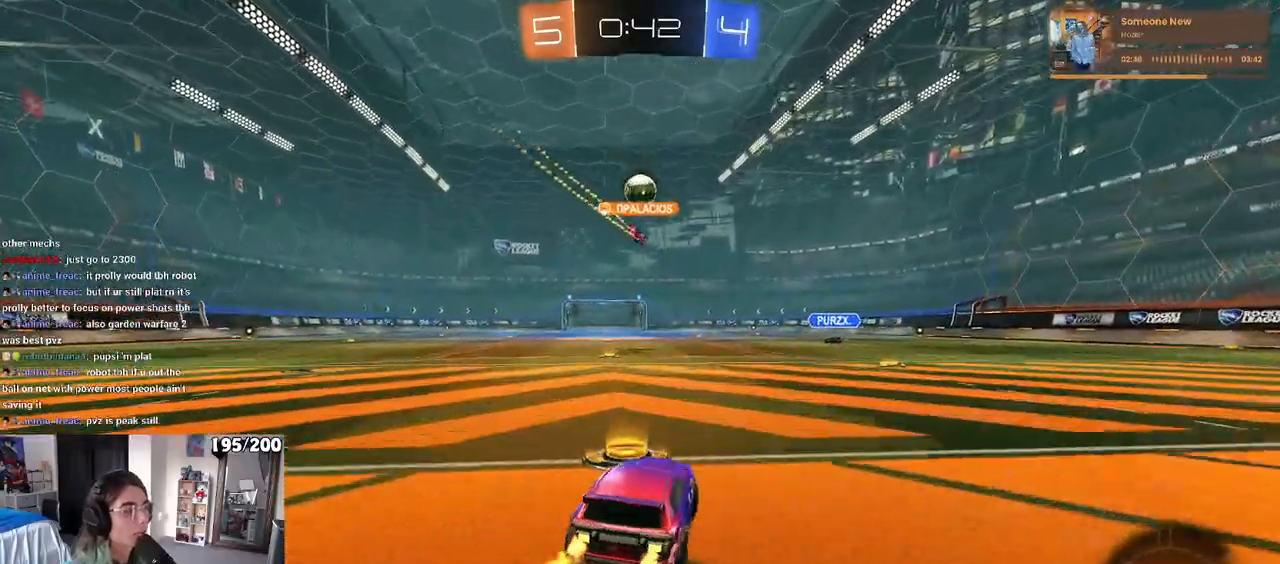
{"buttons": ["R2"], "left_stick": "center", "right_stick": "center", "events": [[233, "left_stick", "center"]]}
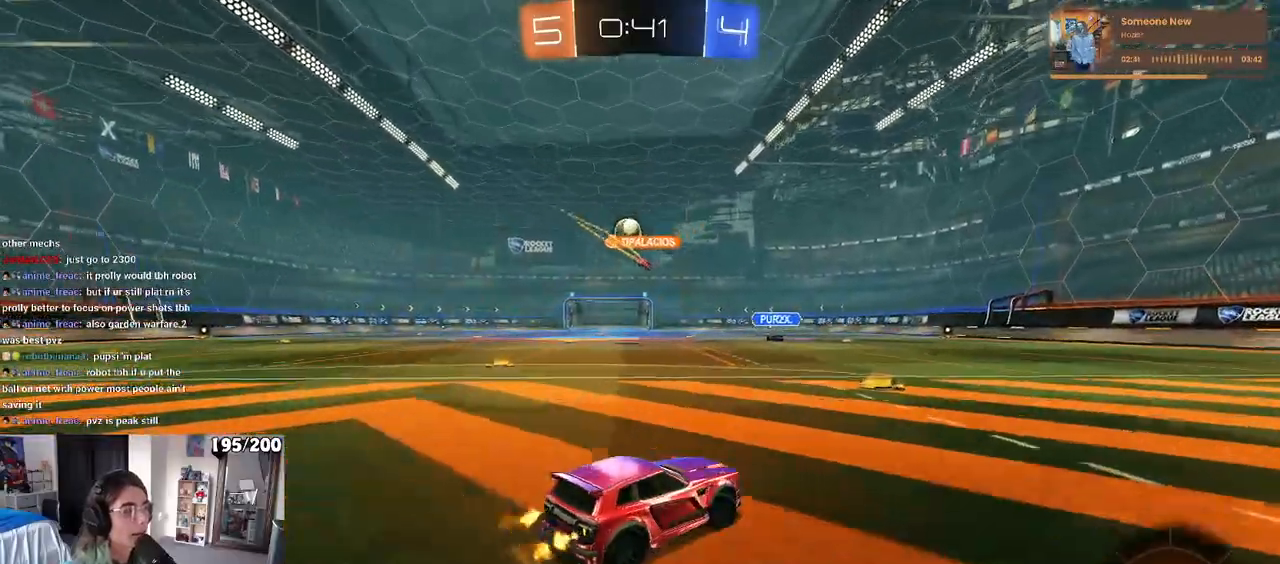
{"buttons": ["R1", "R2"], "left_stick": "left", "right_stick": "center", "events": [[17, "left_stick", "left"], [183, "left_stick", "center"], [283, "left_stick", "left"], [367, "R1", "down"]]}
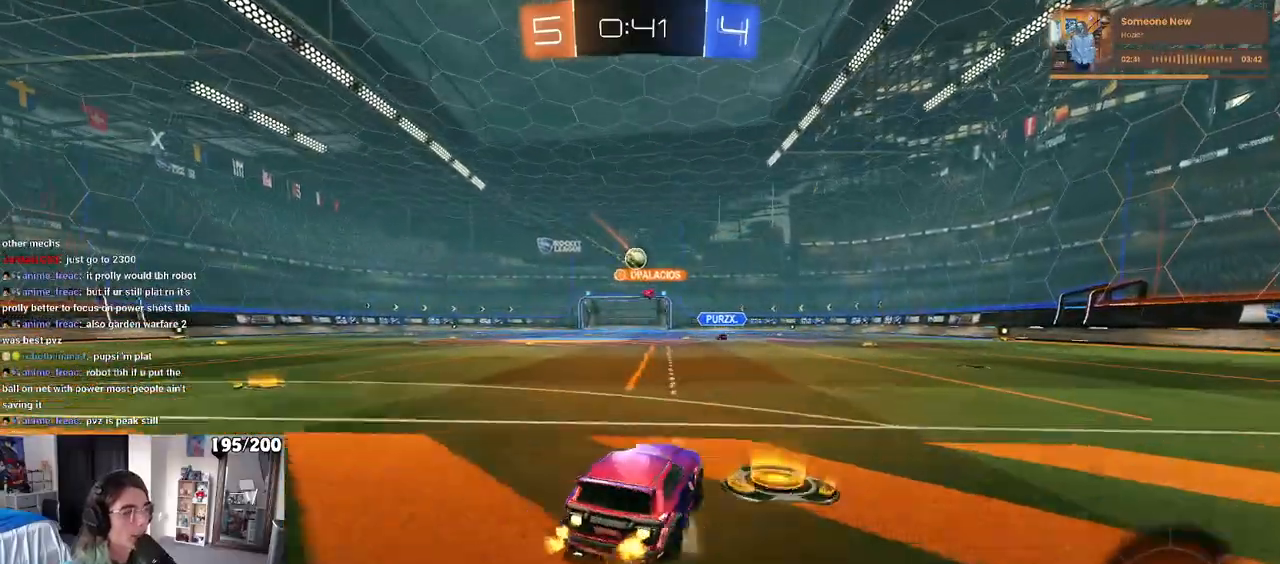
{"buttons": ["R1", "R2"], "left_stick": "center", "right_stick": "center", "events": [[317, "left_stick", "center"]]}
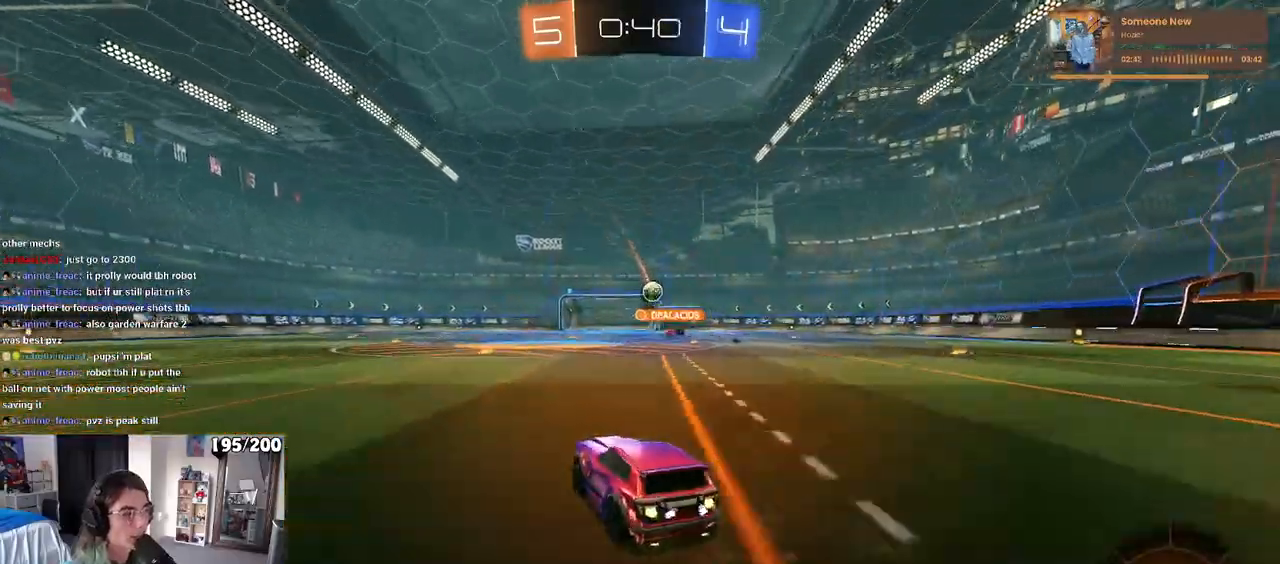
{"buttons": ["R2"], "left_stick": "center", "right_stick": "center", "events": [[100, "left_stick", "right"], [200, "left_stick", "center"], [483, "R1", "up"]]}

_WHAT YOU NEED TO DO_
Your copy should hold each line above exactly and no pictures at all.

_RESPONSE AREA_
{"buttons": ["R2"], "left_stick": "center", "right_stick": "center", "events": [[233, "left_stick", "center"]]}
{"buttons": ["R1", "R2"], "left_stick": "left", "right_stick": "center", "events": [[17, "left_stick", "left"], [183, "left_stick", "center"], [283, "left_stick", "left"], [367, "R1", "down"]]}
{"buttons": ["R1", "R2"], "left_stick": "center", "right_stick": "center", "events": [[317, "left_stick", "center"]]}
{"buttons": ["R2"], "left_stick": "center", "right_stick": "center", "events": [[100, "left_stick", "right"], [200, "left_stick", "center"], [483, "R1", "up"]]}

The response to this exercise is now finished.